[Tâche] Pouvez-vous recopier à l'identique chacune des lignes ci-dessous, pour l'ensemble des données ?

[Les données]
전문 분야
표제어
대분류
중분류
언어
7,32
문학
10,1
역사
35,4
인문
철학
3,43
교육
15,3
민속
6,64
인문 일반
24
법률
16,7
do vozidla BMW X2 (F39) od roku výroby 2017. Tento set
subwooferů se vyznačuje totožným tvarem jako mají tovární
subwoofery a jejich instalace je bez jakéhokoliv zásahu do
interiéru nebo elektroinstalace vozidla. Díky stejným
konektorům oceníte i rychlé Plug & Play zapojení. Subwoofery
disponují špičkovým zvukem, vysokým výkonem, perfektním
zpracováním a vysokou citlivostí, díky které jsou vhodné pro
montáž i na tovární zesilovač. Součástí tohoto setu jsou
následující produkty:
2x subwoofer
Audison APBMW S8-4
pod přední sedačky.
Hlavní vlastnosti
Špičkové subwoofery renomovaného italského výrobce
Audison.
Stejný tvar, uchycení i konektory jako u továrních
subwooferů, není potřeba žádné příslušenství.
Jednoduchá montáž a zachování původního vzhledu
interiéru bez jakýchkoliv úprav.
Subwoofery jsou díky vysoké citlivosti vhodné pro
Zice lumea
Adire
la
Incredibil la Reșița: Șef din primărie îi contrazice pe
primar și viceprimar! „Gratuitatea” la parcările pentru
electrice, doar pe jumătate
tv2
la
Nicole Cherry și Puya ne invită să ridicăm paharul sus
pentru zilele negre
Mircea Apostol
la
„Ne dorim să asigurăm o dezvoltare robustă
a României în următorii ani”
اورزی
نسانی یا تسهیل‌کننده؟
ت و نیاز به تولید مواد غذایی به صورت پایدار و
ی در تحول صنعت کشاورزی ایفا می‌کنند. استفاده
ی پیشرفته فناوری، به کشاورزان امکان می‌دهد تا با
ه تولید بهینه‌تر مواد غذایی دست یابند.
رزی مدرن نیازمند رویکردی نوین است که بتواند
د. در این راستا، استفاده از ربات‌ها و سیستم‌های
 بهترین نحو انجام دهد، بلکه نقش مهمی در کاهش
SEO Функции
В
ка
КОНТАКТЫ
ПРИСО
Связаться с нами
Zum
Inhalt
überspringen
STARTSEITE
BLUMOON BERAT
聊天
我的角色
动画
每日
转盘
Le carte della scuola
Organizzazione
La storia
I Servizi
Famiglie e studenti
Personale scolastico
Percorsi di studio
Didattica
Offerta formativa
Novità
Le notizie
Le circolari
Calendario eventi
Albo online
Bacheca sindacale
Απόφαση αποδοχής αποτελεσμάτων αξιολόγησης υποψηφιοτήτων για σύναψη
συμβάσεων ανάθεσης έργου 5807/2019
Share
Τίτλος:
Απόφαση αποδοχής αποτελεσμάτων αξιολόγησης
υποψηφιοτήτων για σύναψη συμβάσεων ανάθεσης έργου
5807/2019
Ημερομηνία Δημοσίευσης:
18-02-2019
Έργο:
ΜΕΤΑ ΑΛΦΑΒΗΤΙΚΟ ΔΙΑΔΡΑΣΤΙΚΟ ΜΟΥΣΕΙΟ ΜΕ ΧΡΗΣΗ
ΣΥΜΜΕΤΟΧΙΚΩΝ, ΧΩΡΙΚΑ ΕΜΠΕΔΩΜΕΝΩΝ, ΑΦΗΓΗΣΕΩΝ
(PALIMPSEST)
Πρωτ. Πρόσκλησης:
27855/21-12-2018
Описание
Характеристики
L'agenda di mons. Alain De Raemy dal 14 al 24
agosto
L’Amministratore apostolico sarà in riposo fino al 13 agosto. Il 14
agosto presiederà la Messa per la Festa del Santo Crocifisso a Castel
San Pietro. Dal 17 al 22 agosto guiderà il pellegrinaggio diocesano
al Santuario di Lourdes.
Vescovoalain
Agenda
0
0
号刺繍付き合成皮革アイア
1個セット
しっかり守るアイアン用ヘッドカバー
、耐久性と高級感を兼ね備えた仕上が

[Résultat obtenu]
전문 분야
표제어
대분류
중분류
언어
7,32
문학
10,1
역사
35,4
인문
철학
3,43
교육
15,3
민속
6,64
인문 일반
24
법률
16,7
do vozidla BMW X2 (F39) od roku výroby 2017. Tento set
subwooferů se vyznačuje totožným tvarem jako mají tovární
subwoofery a jejich instalace je bez jakéhokoliv zásahu do
interiéru nebo elektroinstalace vozidla. Díky stejným
konektorům oceníte i rychlé Plug & Play zapojení. Subwoofery
disponují špičkovým zvukem, vysokým výkonem, perfektním
zpracováním a vysokou citlivostí, díky které jsou vhodné pro
montáž i na tovární zesilovač. Součástí tohoto setu jsou
následující produkty:
2x subwoofer
Audison APBMW S8-4
pod přední sedačky.
Hlavní vlastnosti
Špičkové subwoofery renomovaného italského výrobce
Audison.
Stejný tvar, uchycení i konektory jako u továrních
subwooferů, není potřeba žádné příslušenství.
Jednoduchá montáž a zachování původního vzhledu
interiéru bez jakýchkoliv úprav.
Subwoofery jsou díky vysoké citlivosti vhodné pro
Zice lumea
Adire
la
Incredibil la Reșița: Șef din primărie îi contrazice pe
primar și viceprimar! „Gratuitatea” la parcările pentru
electrice, doar pe jumătate
tv2
la
Nicole Cherry și Puya ne invită să ridicăm paharul sus
pentru zilele negre
Mircea Apostol
la
„Ne dorim să asigurăm o dezvoltare robustă
a României în următorii ani”
اورزی
نسانی یا تسهیل‌کننده؟
ت و نیاز به تولید مواد غذایی به صورت پایدار و
ی در تحول صنعت کشاورزی ایفا می‌کنند. استفاده
ی پیشرفته فناوری، به کشاورزان امکان می‌دهد تا با
ه تولید بهینه‌تر مواد غذایی دست یابند.
رزی مدرن نیازمند رویکردی نوین است که بتواند
د. در این راستا، استفاده از ربات‌ها و سیستم‌های
 بهترین نحو انجام دهد، بلکه نقش مهمی در کاهش
SEO Функции
В
ка
КОНТАКТЫ
ПРИСО
Связаться с нами
Zum
Inhalt
überspringen
STARTSEITE
BLUMOON BERAT
聊天
我的角色
动画
每日
转盘
Le carte della scuola
Organizzazione
La storia
I Servizi
Famiglie e studenti
Personale scolastico
Percorsi di studio
Didattica
Offerta formativa
Novità
Le notizie
Le circolari
Calendario eventi
Albo online
Bacheca sindacale
Απόφαση αποδοχής αποτελεσμάτων αξιολόγησης υποψηφιοτήτων για σύναψη
συμβάσεων ανάθεσης έργου 5807/2019
Share
Τίτλος:
Απόφαση αποδοχής αποτελεσμάτων αξιολόγησης
υποψηφιοτήτων για σύναψη συμβάσεων ανάθεσης έργου
5807/2019
Ημερομηνία Δημοσίευσης:
18-02-2019
Έργο:
ΜΕΤΑ ΑΛΦΑΒΗΤΙΚΟ ΔΙΑΔΡΑΣΤΙΚΟ ΜΟΥΣΕΙΟ ΜΕ ΧΡΗΣΗ
ΣΥΜΜΕΤΟΧΙΚΩΝ, ΧΩΡΙΚΑ ΕΜΠΕΔΩΜΕΝΩΝ, ΑΦΗΓΗΣΕΩΝ
(PALIMPSEST)
Πρωτ. Πρόσκλησης:
27855/21-12-2018
Описание
Характеристики
L'agenda di mons. Alain De Raemy dal 14 al 24
agosto
L’Amministratore apostolico sarà in riposo fino al 13 agosto. Il 14
agosto presiederà la Messa per la Festa del Santo Crocifisso a Castel
San Pietro. Dal 17 al 22 agosto guiderà il pellegrinaggio diocesano
al Santuario di Lourdes.
Vescovoalain
Agenda
0
0
号刺繍付き合成皮革アイア
1個セット
しっかり守るアイアン用ヘッドカバー
、耐久性と高級感を兼ね備えた仕上が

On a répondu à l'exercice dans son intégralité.